With the Kindle, I would just start reading any old article as browsing in this way was impossible, and what I thought would be a short bus-ride length of a read was actually a 5-page coverage, but there was no turning back. By the time I got to the end of it I felt I had not been mentally prepared well enough to take it in as it should have been. Had I known I was going to be reading a lengthy report I would have set it aside to read when I would have been less of a sleepy commuter.

Also, I'm a cheapskate. The digital subscription for the magazine was more expensive than the paper version, which really sealed the deal in addition to the general feeling of confusion while trying to navigate the digital version.

So, I got my paper version. And I'm glad, because already in the second issue I received I was greeted by perhaps the most glorious article I have yet read, "Operation Easter. The hunt for illegal egg collectors" and its accompanying picture of two guys in full camo in darkest of Britain's forests, looking for elusive "egg obsessives."


It's in the June 22, 2013 issue, and this article alone is worth the 99 cents a single downloaded issue costs via Amazon. Or whatever a trip to the library may cost to get your hands on this 10-page article of James Bondesque real-life intrigue and excitement, revolving around the obsession of the egg collectors.

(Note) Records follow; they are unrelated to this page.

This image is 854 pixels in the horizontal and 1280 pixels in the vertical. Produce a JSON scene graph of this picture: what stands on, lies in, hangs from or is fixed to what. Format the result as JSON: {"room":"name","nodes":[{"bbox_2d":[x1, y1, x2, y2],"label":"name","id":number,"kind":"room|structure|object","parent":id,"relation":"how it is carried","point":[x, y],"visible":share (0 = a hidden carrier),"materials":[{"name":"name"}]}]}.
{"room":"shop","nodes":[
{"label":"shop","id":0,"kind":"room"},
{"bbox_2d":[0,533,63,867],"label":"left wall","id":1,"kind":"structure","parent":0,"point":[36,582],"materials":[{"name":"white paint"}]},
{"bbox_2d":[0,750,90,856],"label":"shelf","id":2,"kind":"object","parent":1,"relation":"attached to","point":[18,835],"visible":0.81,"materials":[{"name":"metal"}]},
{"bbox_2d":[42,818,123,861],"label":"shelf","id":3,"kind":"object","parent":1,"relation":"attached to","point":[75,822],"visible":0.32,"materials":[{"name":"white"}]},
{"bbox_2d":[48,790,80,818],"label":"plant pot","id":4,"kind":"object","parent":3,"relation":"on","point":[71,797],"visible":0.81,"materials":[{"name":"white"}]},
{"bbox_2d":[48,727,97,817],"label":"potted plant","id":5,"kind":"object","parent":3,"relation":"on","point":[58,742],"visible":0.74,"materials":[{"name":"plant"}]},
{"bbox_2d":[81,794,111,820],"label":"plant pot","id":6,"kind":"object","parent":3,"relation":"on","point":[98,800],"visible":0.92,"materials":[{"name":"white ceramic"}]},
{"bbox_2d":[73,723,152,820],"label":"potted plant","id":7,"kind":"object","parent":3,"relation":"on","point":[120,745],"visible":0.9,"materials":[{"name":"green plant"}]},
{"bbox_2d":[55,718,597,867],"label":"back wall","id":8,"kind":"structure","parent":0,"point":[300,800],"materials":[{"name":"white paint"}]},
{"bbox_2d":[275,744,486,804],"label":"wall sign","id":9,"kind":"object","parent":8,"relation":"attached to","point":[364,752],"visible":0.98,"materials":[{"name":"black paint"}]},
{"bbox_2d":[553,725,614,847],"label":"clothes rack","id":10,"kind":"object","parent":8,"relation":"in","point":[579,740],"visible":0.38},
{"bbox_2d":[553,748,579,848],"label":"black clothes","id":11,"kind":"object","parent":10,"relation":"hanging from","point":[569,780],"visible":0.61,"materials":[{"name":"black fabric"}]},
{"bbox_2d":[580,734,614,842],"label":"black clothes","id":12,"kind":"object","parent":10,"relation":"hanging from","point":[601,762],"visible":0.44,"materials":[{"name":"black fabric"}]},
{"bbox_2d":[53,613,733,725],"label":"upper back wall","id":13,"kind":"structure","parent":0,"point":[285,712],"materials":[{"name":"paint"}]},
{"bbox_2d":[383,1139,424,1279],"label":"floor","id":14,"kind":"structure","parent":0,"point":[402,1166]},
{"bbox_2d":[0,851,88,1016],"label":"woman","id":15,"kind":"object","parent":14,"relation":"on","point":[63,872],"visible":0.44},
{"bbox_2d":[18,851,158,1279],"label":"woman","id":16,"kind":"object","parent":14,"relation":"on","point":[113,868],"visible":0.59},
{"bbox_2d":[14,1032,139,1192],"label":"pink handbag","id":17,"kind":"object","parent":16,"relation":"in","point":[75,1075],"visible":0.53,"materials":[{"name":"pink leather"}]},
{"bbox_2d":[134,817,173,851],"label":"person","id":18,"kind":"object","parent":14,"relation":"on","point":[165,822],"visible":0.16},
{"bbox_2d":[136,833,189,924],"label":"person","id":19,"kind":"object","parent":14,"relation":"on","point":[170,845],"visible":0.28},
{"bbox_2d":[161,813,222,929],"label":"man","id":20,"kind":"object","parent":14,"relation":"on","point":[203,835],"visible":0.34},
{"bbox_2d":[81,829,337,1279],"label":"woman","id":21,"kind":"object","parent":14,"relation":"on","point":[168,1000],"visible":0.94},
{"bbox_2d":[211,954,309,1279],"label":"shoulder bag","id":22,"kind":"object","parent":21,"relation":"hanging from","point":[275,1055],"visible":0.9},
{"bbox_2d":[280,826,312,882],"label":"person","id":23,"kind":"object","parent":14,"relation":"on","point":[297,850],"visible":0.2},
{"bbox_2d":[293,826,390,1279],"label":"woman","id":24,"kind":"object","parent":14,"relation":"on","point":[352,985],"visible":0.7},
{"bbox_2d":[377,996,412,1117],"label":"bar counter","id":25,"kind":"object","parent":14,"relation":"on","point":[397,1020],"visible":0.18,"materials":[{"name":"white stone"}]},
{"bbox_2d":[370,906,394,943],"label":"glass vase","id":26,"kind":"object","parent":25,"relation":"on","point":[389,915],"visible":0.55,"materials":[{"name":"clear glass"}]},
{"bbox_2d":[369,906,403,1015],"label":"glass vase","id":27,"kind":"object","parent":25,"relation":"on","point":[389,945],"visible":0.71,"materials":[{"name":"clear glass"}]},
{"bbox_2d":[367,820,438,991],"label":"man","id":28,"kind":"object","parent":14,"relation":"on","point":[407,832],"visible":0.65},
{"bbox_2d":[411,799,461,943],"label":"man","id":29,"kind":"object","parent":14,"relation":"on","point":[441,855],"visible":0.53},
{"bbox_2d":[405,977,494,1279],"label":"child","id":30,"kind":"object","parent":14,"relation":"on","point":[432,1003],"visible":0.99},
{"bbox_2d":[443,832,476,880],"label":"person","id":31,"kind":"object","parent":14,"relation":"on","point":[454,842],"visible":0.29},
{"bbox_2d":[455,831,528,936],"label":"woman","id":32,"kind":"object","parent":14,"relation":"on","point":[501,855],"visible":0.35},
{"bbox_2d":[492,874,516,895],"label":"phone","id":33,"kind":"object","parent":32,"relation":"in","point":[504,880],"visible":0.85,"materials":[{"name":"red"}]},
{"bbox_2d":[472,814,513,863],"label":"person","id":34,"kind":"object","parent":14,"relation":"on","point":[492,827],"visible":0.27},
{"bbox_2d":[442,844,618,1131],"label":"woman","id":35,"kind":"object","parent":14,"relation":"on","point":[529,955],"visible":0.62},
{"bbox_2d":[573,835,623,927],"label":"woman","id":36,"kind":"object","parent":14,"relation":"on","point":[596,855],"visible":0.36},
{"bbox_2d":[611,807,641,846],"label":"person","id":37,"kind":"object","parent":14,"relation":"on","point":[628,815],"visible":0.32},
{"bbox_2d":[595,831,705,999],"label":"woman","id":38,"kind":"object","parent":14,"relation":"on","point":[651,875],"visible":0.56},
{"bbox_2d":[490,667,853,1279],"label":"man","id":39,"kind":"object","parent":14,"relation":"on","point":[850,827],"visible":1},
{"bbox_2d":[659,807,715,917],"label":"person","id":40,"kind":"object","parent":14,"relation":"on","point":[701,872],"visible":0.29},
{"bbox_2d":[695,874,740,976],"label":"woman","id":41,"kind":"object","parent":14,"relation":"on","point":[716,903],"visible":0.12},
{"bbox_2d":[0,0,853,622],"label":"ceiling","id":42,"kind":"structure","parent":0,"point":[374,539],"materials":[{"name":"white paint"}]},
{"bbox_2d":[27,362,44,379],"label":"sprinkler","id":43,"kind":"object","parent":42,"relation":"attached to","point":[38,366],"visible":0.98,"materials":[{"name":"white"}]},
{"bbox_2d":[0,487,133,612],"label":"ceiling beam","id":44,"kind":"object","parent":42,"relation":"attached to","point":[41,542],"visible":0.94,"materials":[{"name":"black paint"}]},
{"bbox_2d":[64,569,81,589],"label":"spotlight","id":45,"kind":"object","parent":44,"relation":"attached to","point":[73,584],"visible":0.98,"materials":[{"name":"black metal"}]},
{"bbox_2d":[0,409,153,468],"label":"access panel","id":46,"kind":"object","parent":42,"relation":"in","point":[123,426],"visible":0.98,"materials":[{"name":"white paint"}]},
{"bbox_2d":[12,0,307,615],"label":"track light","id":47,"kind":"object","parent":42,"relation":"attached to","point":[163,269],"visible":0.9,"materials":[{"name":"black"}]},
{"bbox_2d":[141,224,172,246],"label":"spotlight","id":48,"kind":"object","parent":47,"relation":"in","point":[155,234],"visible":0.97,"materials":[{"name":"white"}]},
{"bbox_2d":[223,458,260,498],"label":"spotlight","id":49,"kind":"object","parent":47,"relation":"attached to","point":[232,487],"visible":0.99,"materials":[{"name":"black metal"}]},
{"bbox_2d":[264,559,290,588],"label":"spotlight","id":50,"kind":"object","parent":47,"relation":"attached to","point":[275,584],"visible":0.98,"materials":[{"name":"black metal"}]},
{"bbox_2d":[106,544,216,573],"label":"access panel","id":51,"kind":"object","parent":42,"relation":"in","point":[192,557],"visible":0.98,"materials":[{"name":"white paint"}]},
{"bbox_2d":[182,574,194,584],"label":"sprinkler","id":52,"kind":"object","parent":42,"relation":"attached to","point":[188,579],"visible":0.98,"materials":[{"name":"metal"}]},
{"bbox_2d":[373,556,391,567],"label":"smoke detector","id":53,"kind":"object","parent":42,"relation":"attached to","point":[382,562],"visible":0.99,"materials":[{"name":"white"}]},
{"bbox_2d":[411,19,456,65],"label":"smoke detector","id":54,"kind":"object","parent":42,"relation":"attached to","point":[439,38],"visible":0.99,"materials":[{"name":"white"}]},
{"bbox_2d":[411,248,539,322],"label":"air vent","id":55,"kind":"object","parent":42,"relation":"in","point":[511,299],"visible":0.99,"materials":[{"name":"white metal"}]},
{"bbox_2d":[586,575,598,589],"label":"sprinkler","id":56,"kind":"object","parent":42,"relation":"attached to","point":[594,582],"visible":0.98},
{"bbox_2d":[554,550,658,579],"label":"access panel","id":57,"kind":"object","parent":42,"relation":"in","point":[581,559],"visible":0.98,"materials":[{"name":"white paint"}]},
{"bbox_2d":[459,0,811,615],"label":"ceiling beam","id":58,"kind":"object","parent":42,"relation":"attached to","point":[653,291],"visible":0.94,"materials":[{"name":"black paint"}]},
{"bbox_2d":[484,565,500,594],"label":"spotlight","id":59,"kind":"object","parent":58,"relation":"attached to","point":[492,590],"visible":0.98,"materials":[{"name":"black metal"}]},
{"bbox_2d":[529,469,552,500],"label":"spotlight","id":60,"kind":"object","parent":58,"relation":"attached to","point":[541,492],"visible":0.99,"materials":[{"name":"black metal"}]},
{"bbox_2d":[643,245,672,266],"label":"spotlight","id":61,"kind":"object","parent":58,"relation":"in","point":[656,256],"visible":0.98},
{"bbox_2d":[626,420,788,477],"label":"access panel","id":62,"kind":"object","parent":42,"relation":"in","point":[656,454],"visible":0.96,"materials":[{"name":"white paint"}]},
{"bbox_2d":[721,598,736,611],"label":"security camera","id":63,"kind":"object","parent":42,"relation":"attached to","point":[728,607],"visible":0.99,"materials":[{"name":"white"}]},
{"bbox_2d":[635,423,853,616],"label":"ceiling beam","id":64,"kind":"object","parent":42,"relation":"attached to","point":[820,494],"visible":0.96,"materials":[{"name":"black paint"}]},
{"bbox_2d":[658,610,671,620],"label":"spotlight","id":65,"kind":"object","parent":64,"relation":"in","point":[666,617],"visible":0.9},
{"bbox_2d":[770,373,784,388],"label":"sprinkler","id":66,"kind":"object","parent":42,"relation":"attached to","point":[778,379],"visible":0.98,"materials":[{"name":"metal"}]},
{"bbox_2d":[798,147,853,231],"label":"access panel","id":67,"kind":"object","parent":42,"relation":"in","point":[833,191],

Why is this article not a British crime series yet? You will laugh, you will cry, and you will rage reading about the thousands of eggs from protected birds, tucked away under floorboards with baby birds crudely blown out of them with a straw! And there is of course an authority figure, a bird fancier society, that condemns these acts but nevertheless keeps drawing unstable men (yes, they are all men) to their ranks. Also, a good British mystery would be nothing without a detective, whose obsession about the egg collectors gets questioned.

After reading that article I was just about ready to cancel my subscription simply because this one article had fulfilled all I was looking for when I subscribed to the magazine: superb writing and an interesting topic I had never come across before.

Since then, each issue has had at least one article that has made paying for it absolutely worth it; for that moment in a day, when I'm not focusing on or being distracted by anything else but this piece of paper in my hands, and being captivated by what the writer wants to make public.

Reading a magazine--not just this particular one--feels like a quick palate cleanser after reading Reddit for posts that are either closely or vaguely related to my daytime job or reading Twitter feeds of the same. It can take me away from a digital screen just for a second to rest my eyeballs on something else, and I get to learn stuff while resting my eyes!

No matter how much I have become a reader of digital goods, I apparently do need this small stack of papers to arrive once a week to touch and look at.